Document excerpt:
Start of Block

2012: Fall of Government
The 2012 Edelman Trust Barometer examined trust in four key institutions – government, business, media and NGOs – as well as communications channels and sources. Learn more.
2011: Rise of Authority Figures
In a year marred by corporate crises and financial turmoil for European governments, the 2011 Edelman Trust Barometer found trust in business and government to be markedly resilient and saw a shifting center of gravity. Trust in NGOs, “the fifth estate” in global governance, stayed strong. Read the executive summary and view the global results.
2010: Trust is Now an Essential Line of Business
On the heels of the Great Recession, when trust in business sunk to historic lows, the 2010 Edelman Trust Barometer reported a modest global rise in trust in business.
2009: Business Must Partner with Government to Regain Trust
The 2009 Edelman Trust Barometer reported on a year unlike any other. Government bailed out banks in New York and London. Melamine-laced baby formula rolled off assembly lines into the homes of Chinese parents. American auto executives descended on Washington hungry for handouts. An Illinois governor was led away in handcuffs. And as a $50 billion Ponzi scheme collapsed, an Indian tech mogul’s fraudulent enterprise started to crumble.
2008: Young Influencers Have More Trust in Business
The 2008 annual Edelman Trust Barometer revealed that trust in business was higher than in government in 14 of 18 countries surveyed and that 25-to-34-year-old opinion elites, studied for the first time — and historically cynical about business — tended to trust business even more than their older counterparts in many regions of the globe.
2007: Business More Trusted Than Government and Media
In 2007, we surveyed 3,100 opinion leaders in 18 countries to measures trust in institutions, companies and sources of information. The survey reported that business was more trusted than either government or media in every region of the globe.

End of Block

Problems to solve:
1/ In the trust barometer summaries, in how many of the surveyed countries did the 2008 edition find trust in business higher than trust in government?
2/ List every yearly headline that appears in the trust barometer summaries.
3/ Carry the trust barometer summaries forward from their final entry, keeping the same format and tone.

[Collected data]

Start of Block

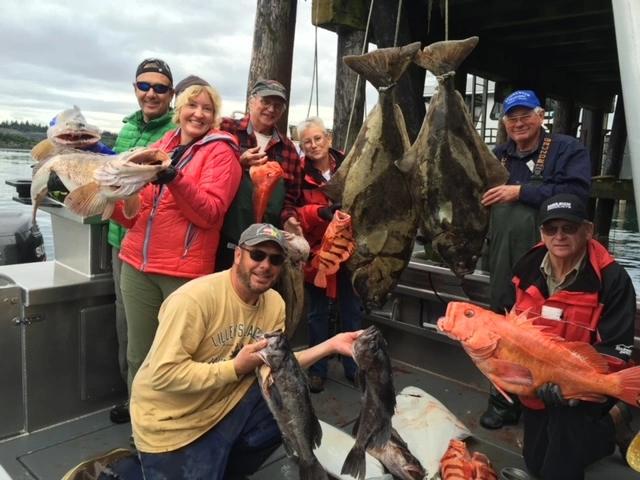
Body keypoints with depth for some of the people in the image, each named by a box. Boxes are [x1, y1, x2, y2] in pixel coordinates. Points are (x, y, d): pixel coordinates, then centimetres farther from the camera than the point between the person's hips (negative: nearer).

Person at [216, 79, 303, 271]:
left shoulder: (288, 149, 15)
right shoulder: (225, 129, 2)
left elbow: (291, 196, 17)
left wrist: (288, 218, -2)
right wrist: (239, 163, -17)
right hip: (223, 240, -4)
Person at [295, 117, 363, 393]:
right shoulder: (300, 174, -5)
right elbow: (294, 213, -11)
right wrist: (320, 212, -27)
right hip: (317, 251, -1)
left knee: (352, 311, 13)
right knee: (317, 312, 10)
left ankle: (353, 367, 29)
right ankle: (317, 370, 25)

End of Block

Per-task answers:
1/ Fourteen of the 18 countries surveyed.

2/
- 2012: Fall of Government
- 2011: Rise of Authority Figures
- 2010: Trust is Now an Essential Line of Business
- 2009: Business Must Partner with Government to Regain Trust
- 2008: Young Influencers Have More Trust in Business
- 2007: Business More Trusted Than Government and Media

3/
2006: “A Person Like Me” Emerges as Credible Spokesperson
The 2006 annual Edelman Trust Barometer surveyed nearly 2,000 opinion leaders in 11 countries. According to the survey, global opinion leaders said their most credible source of information about a company was “a person like me,” which rose dramatically over the previous year to surpass doctors and academic experts for the first time.
2005: Trust Shifts From “Authorities” to Peers
For our annual trust and credibility survey in 2005, research was carried out among 1,500 opinion leaders in eight countries. The survey indicated that global opinion leaders’ trust in established institutions (business, government, media) and figures of authority (CEOs, heads of state) is being supplanted by a personal web of trust that includes “colleagues,” “friends and family,” “a person like yourself” as well as independent experts such as doctors and academics.
2004: U.S. Companies in Europe Suffer Trust Discount
According to the 2004 Edelman Trust Barometer, opinion leaders were significantly less likely to trust individual U.S.-based global corporations operating in Europe. Learn more.
2003: Earned Media More Credible Than Advertising
The 2003 Edelman Trust Barometer provided insights into the communications channels and spokespeople through which business could establish trust and credibility and found that information conveyed through news articles was more credible than advertisements.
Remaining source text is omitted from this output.